Collected data:
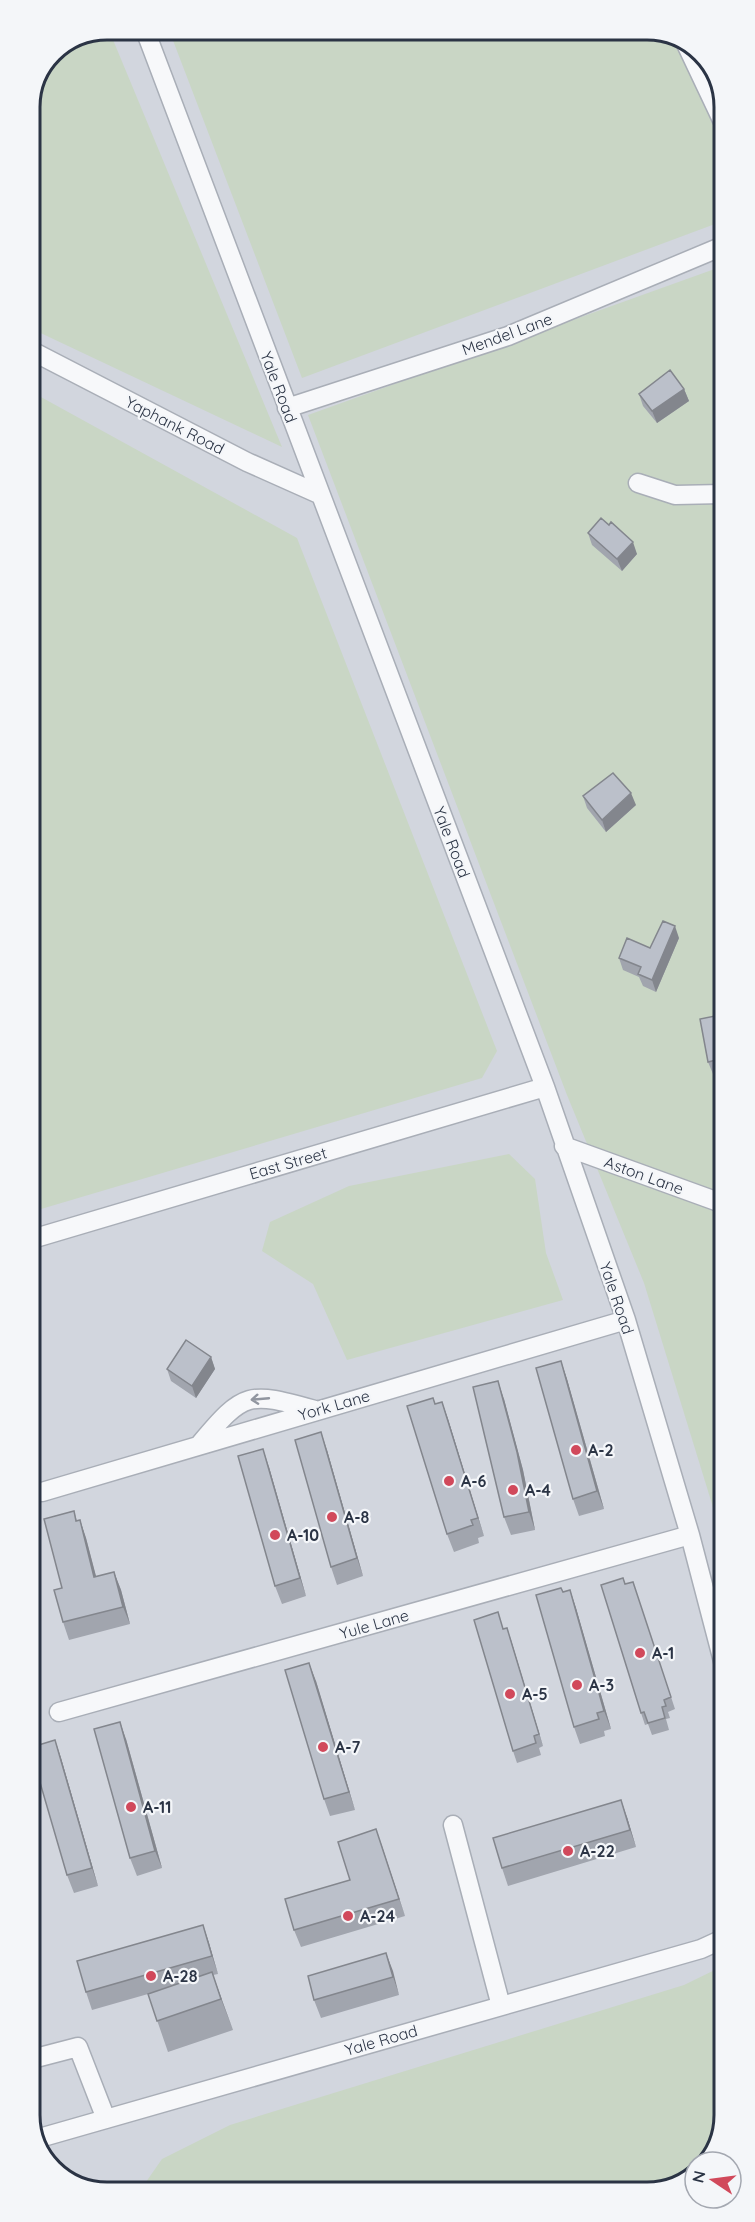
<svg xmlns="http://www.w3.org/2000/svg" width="755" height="2222" viewBox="0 0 755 2222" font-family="Quicksand,sans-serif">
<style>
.built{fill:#d2d6de}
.green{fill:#c9d6c5}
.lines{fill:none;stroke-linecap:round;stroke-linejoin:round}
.minor-casing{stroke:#a9aeb7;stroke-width:21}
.minor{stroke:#f7f8fa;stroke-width:18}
.wall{fill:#a1a5ae}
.shaded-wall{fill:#83868d}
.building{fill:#bbc0ca;stroke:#83868d;stroke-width:1.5}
.oneway{stroke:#9196a0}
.poi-dot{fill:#d1495b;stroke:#f4f6f9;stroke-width:2}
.labels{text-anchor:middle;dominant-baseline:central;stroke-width:4.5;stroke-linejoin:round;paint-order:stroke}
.street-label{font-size:16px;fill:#2b3445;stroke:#f4f6f9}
.poi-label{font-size:16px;font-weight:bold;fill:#2b3445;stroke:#f4f6f9;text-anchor:start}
.rim{fill:none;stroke:#2b3445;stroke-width:3}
</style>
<rect width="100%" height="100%" fill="#e4e7ec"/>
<path class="built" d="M108 30H653L722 88 725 2114 709 2162H695V2171L667 2189 102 2192 57 2173 33 2134 30 103 53 53Z"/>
<path class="green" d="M169 30H653L698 49 722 88 723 221 302 378Z
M111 35 282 447 30 328V103L53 53 87 38Z
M723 266 724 1543 644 1283 567 1095 308 415Z
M30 391 297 538 497 1051 482 1078 31 1212Z
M509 1154 535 1179 546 1253 563 1300 347 1360 313 1284 262 1251 270 1222 349 1186Z
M725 1965V2114L709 2162H695V2171L667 2189 139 2192 162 2159 230 2125 684 1985Z"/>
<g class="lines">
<g class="minor-casing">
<path id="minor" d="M145 30 545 1087 626 1320 690 1535 724 1665
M686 44 722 120
M30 350 247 462 321 495
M287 408 508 336 723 246
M638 483 675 495 723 494
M564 1146 724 1204
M32 1239 545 1087
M200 1444C245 1390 249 1392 315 1410
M42 1492 626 1320
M59 1712 690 1535
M453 1825 501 2006
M32 2059 78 2047 106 2119
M36 2139 701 1949 725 1938"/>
</g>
<use href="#minor" class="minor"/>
</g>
<path class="wall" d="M684 389 689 401 657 423 643 406 639 394Z
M609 525 637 554 622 571 592 545 588 533Z
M583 796 636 805 606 832 587 808Z
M679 938 656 992 643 986 639 977 623 970 619 958Z
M724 1025V1071L713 1074 708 1062Z
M211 1357 215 1369 196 1398 171 1381 167 1369Z
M561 1361 567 1379 604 1509 579 1516 573 1499Z
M504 1399 523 1470 535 1530 511 1535 504 1517Z
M442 1402 448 1419 484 1536 478 1538 479 1543 454 1552 447 1534 435 1404Z
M327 1450 363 1576 337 1585 331 1567Z
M269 1467 306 1596 282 1604 275 1586Z
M74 1511 77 1521 80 1520 86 1538 96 1577 114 1572 121 1590 130 1624 69 1640 63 1622 62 1588Z
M633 1582 675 1709 668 1712 670 1718 666 1719 669 1730 652 1735 648 1724 645 1725 641 1713 625 1584Z
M570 1590 576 1608 611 1729 604 1731 605 1736 580 1744 574 1727 563 1592Z
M504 1629 511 1640 543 1746 539 1748 541 1755 517 1763 513 1751Z
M316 1681 355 1810 330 1816 324 1799Z
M126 1739 162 1868 137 1876 130 1858Z
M55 1740 61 1758 98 1886 74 1893 67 1875Z
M627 1817 636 1847 508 1886 502 1868Z
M376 1829 405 1916 301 1947 294 1930 350 1880Z
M203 1925 209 1943 218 1974 213 1975 233 2030 168 2052 148 1994 92 2010 86 1992Z
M386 1953 399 1995 321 2018 314 2000Z"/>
<path class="shaded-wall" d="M684 389 689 401 657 423 652 411Z
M633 542 637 554 622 571 617 559Z
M631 793 636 805 606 832 602 820Z
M675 926 679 938 656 992 652 980Z
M211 1357 215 1369 196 1398 192 1386Z
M561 1361 567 1379 604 1509 597 1491Z
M498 1381 504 1399 523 1470 535 1530 529 1512Z
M442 1402 448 1419 484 1536 478 1518Z
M321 1432 327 1450 363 1576 357 1558Z
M263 1449 269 1467 306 1596 300 1578Z
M80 1520 86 1538 101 1595 94 1577Z
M114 1572 121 1590 130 1624 123 1607Z
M570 1590 576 1608 611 1729 604 1711Z
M507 1628 511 1640 543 1746 539 1734Z
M309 1663 316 1681 355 1810 349 1792Z
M120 1722 126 1739 162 1868 155 1851Z
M55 1740 61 1758 98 1886 92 1868Z
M621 1800 627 1817 636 1847 630 1830Z
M376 1829 382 1846 405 1916 399 1899Z
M203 1925 209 1943 218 1974 212 1956Z
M386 1953 393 1971 399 1995 393 1977Z
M212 1972 223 2003 233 2030 221 1999Z"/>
<path class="building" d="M670 370 684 389 652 411 639 394Z
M601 518 609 525 611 522 633 542 617 559 588 533Z
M613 773 631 793 602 820 583 796Z
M663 921 675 926 652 980 638 974 641 967 619 958 627 938 650 948Z
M720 1015 724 1028V1058L708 1062 700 1019Z
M186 1340 211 1357 192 1386 167 1369Z
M561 1361 597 1491 573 1499 536 1368Z
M498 1381 517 1452 529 1512 504 1517 473 1387Z
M433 1398 435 1404 442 1402 478 1518 471 1520 473 1525 447 1534 407 1406Z
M321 1432 357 1558 331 1567 295 1440Z
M263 1449 300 1578 275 1586 238 1456Z
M74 1511 76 1521 80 1520 94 1577 114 1572 123 1607 63 1622 54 1590 62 1588 44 1519Z
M623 1578 625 1584 633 1582 671 1697 664 1700 666 1706 662 1707 665 1718 648 1723 644 1712 641 1713 601 1585Z
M561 1588 563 1592 570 1590 604 1711 597 1713 599 1719 574 1727 536 1595Z
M498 1612 503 1629 507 1628 539 1734 534 1736 536 1743 513 1751 474 1620Z
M309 1663 349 1792 324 1799 285 1670Z
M120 1722 155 1851 130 1858 94 1729Z
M55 1740 92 1868 67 1875 32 1755V1747Z
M621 1800 630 1830 502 1868 493 1838Z
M376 1829 399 1899 294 1930 285 1899 350 1880 338 1842Z
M203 1925 212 1956 86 1992 77 1961Z
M386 1953 393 1977 314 2000 308 1976Z
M212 1972 221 1999 157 2021 148 1994Z"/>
<defs><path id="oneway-shaft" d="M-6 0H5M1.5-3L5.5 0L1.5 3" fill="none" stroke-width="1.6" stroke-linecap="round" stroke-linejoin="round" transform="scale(1.5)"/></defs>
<use class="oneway" href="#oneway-shaft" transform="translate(260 1399) rotate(175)"/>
<g class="poi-dot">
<circle cx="576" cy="1450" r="6"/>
<circle cx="449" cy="1481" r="6"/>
<circle cx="513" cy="1490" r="6"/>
<circle cx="332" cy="1517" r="6"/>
<circle cx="275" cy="1535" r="6"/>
<circle cx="640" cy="1653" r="6"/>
<circle cx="577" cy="1685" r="6"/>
<circle cx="510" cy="1694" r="6"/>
<circle cx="323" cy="1747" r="6"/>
<circle cx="131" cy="1807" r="6"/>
<circle cx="568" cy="1851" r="6"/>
<circle cx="348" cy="1916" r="6"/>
<circle cx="151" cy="1976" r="6"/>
</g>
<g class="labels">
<g class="street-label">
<text transform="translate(507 334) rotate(-20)">Mendel Lane</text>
<text transform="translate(279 387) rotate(69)">Yale Road</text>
<text transform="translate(175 425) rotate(27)">Yaphank Road</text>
<text transform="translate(452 842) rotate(69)">Yale Road</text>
<text transform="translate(288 1163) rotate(-16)">East Street</text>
<text transform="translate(644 1175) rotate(20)">Aston Lane</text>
<text transform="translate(617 1298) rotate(71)">Yale Road</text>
<text transform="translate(334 1405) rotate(-16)">York Lane</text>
<text transform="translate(374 1624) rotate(-16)">Yule Lane</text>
<text transform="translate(381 2040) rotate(-16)">Yale Road</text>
</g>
<g class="poi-label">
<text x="588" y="1450">A-2</text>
<text x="461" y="1481">A-6</text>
<text x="525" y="1490">A-4</text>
<text x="344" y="1517">A-8</text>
<text x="287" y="1535">A-10</text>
<text x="652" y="1653">A-1</text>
<text x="589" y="1685">A-3</text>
<text x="522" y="1694">A-5</text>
<text x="335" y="1747">A-7</text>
<text x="143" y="1807">A-11</text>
<text x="580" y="1851">A-22</text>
<text x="360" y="1916">A-24</text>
<text x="163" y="1976">A-28</text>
</g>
</g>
<path d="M0 0H755V2222H0ZM107 40H647A67 67 0 0 1 714 107V2115A67 67 0 0 1 647 2182H107A67 67 0 0 1 40 2115V107A67 67 0 0 1 107 40Z" fill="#f4f6f9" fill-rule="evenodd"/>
<path class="rim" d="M107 40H647A67 67 0 0 1 714 107V2115A67 67 0 0 1 647 2182H107A67 67 0 0 1 40 2115V107A67 67 0 0 1 107 40Z"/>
<g transform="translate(713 2180) rotate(283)"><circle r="28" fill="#f4f6f9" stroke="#a4a8b1" stroke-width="1.5"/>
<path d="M0-4.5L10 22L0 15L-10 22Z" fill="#d1495b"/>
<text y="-9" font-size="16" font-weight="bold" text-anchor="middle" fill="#2b3445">N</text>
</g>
</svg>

#### [WHAT IS REQUIRED]
What lines in the data above contain the word "middle"? Show them all.

#### [RESULT]
.labels{text-anchor:middle;dominant-baseline:central;stroke-width:4.5;stroke-linejoin:round;paint-order:stroke}
<text y="-9" font-size="16" font-weight="bold" text-anchor="middle" fill="#2b3445">N</text>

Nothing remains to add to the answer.